Despite recent rebounds, Foreign Institutional Investors (FIIs) are maintaining a cautious stance on the Indian market, with domestic flows expected to be the primary driver of market activity, according to market expert Sunil Subramaniam. This perspective highlights the increasing importance of domestic investors in shaping the trajectory of the Indian stock market.
Subramaniam anticipates market stabilization and a potential rebound in the IT sector, spurred by encouraging earnings reports from companies like Wipro and LTIMindtree. He points out that the IT sector is currently oversold, presenting an opportunity for a catch-up rally, but this is contingent on the return of FIIs. The IT sector's potential is also supported by its transition to high-value consulting, making it attractive to foreign investors, especially with a strong dollar boosting rupee earnings.
Furthermore, SubramaniamForesees continued strength in the capital goods sector, driven by rising capacity utilization and a focus from domestic investors, anticipating a revival in private capital expenditure (capex). This aligns with expectations of better earnings in the coming months and the Reserve Bank of India's (RBI) citation of strong domestic growth.
Several factors contribute to the current market dynamics. Global liquidity is improving due to expectations of Federal Reserve rate cuts, a weaker US dollar, and increased risk appetite. The RBI's actions, including repo rate cuts and eased provisioning on project loans, are also boosting financial stocks. Moreover, the consistent investment by Domestic Institutional Investors (DIIs), particularly through systematic investment plans (SIPs), provides a crucial cushion against volatility. DIIs have been pumping significant amounts into the market, with investments exceeding ₹1.25 lakh crore from May to mid-June.

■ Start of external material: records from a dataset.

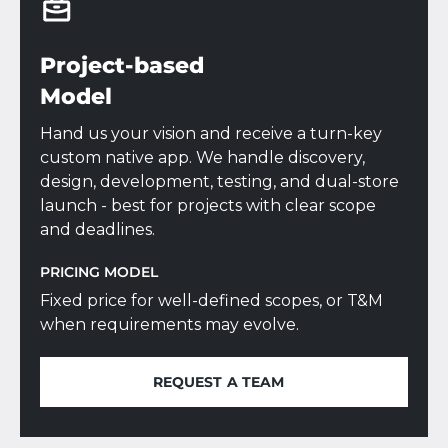
Project-based
Model
Hand us your vision and receive a turn-key
custom native app. We handle discovery,
design, development, testing, and dual-store
launch - best for projects with clear scope
and deadlines.
PRICING MODEL
Fixed price for well-defined scopes, or T&M
when requirements may evolve.
REQUEST A TEAM
REQUEST A TEAM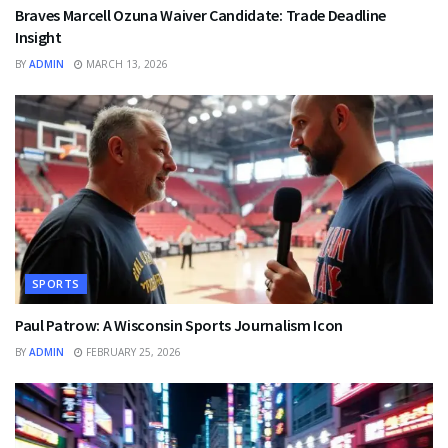
Braves Marcell Ozuna Waiver Candidate: Trade Deadline
Insight
BY
ADMIN
MARCH 13, 2026
SPORTS
Paul Patrow: A Wisconsin Sports Journalism Icon
BY
ADMIN
FEBRUARY 25, 2026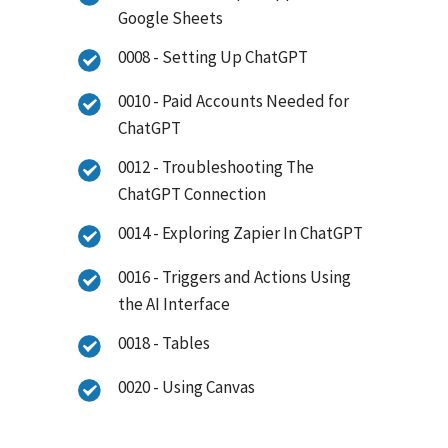
Google Sheets
0008 - Setting Up ChatGPT
0010 - Paid Accounts Needed for
ChatGPT
0012 - Troubleshooting The
ChatGPT Connection
0014 - Exploring Zapier In ChatGPT
0016 - Triggers and Actions Using
the AI Interface
0018 - Tables
0020 - Using Canvas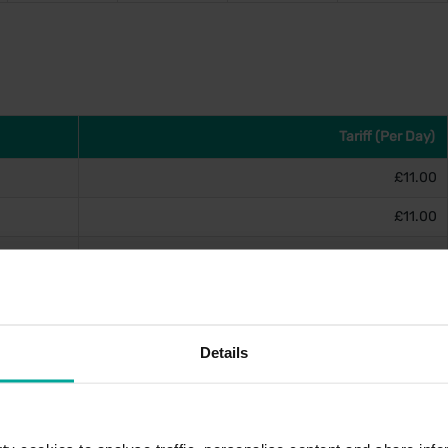
Tariff (Per Day)
£11.00
£11.00
£11.00
£11.00
Details
on(s)
tion terminal lobby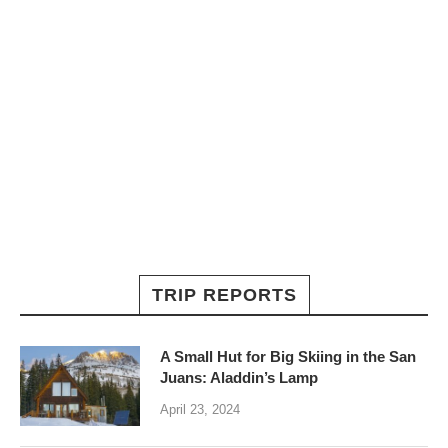
TRIP REPORTS
A Small Hut for Big Skiing in the San
Juans: Aladdin’s Lamp
April 23, 2024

However, geopolitical tensions and concerns about oil prices continue to create nervousness among foreign investors. FIIs often react to global events, such as oil spikes, by pulling money out of the market, but domestic fund managers with ample liquidity have been stepping in to buy on dips. This indicates that while FIIs can drive short-term momentum, DIIs bring stability and long-term buying support.

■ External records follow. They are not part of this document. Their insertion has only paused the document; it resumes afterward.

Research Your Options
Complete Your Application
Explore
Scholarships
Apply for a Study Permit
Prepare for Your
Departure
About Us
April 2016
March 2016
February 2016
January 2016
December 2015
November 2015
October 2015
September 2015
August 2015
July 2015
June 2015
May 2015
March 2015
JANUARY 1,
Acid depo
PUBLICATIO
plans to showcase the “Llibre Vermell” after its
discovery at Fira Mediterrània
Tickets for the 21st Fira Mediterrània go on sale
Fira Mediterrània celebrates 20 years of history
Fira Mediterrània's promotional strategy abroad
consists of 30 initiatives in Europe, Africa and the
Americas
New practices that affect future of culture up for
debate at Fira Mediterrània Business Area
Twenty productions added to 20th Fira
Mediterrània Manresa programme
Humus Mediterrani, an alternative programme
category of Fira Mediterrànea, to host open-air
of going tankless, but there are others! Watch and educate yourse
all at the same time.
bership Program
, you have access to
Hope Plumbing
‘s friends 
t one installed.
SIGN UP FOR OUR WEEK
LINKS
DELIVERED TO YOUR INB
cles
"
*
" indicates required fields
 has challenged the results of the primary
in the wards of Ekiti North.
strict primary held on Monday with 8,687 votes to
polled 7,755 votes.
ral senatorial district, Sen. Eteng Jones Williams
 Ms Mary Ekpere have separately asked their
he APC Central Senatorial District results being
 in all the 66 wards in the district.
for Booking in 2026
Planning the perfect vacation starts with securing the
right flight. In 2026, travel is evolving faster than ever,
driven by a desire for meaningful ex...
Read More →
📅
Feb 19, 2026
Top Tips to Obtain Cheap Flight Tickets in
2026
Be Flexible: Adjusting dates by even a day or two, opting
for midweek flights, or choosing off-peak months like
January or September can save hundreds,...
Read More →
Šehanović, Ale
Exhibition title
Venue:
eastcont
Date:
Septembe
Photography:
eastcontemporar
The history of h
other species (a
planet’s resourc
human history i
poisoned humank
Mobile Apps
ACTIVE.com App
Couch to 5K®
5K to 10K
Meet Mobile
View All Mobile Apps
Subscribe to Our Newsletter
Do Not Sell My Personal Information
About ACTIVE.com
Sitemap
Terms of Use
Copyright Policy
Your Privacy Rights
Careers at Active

Looking ahead, the signing of a Bilateral Trade Agreement (BTA) with the US could trigger a significant return of FIIs to India. Sectors like private sector lending, including banks, NBFCs, and gold financing companies, are expected to benefit from supportive domestic factors. While short-term volatility may persist, the underlying tone of the domestic market remains bullish. The focus should be on sectors poised for growth, with a balanced approach to portfolio creation considering both short-term gains and long-term investment.